WORK ITEM: How many lines in the records below hold the string "some"? Answer with the number alone.

------ SOURCE DATA

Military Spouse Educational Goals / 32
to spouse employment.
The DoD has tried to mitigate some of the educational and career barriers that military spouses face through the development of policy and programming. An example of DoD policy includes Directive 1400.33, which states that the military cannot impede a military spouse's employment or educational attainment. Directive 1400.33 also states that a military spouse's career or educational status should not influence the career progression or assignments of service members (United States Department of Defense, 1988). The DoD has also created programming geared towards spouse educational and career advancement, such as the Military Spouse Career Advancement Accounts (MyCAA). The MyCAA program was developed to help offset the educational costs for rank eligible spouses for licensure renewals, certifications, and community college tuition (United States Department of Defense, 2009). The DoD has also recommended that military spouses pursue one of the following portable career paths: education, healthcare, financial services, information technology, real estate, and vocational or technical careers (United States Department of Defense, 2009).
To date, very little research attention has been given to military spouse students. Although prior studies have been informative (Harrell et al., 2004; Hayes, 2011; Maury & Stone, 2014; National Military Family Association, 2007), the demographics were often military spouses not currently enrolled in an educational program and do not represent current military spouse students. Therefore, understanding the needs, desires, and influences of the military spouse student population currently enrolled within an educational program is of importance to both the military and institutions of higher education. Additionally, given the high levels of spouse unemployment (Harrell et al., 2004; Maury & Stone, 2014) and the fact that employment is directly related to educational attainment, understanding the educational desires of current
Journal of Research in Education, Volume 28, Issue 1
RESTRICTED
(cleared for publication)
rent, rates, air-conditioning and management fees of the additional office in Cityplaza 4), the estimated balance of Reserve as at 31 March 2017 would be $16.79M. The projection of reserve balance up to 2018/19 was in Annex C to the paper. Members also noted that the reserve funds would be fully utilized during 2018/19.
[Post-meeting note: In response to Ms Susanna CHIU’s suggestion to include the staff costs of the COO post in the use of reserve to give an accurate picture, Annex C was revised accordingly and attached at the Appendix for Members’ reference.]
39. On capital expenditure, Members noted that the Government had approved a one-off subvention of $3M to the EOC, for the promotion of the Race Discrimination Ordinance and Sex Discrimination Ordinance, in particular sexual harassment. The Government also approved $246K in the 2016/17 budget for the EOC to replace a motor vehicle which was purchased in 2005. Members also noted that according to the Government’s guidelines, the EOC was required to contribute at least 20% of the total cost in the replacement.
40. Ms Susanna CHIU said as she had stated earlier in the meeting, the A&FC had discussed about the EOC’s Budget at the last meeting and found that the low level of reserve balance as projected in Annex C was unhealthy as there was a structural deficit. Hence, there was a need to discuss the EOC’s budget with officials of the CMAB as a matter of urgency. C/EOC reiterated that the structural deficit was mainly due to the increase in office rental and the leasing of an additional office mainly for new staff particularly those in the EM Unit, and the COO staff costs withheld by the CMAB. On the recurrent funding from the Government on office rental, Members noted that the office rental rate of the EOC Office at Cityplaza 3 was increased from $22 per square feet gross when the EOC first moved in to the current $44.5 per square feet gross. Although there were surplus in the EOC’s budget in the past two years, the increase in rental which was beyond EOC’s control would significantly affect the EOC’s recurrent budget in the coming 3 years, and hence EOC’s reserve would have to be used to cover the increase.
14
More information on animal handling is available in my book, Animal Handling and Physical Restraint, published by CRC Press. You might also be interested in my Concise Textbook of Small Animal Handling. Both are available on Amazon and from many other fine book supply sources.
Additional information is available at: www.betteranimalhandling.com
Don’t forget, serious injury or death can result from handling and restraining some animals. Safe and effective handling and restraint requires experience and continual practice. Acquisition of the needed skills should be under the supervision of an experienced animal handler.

------------

COMPLETED EXERCISE: 2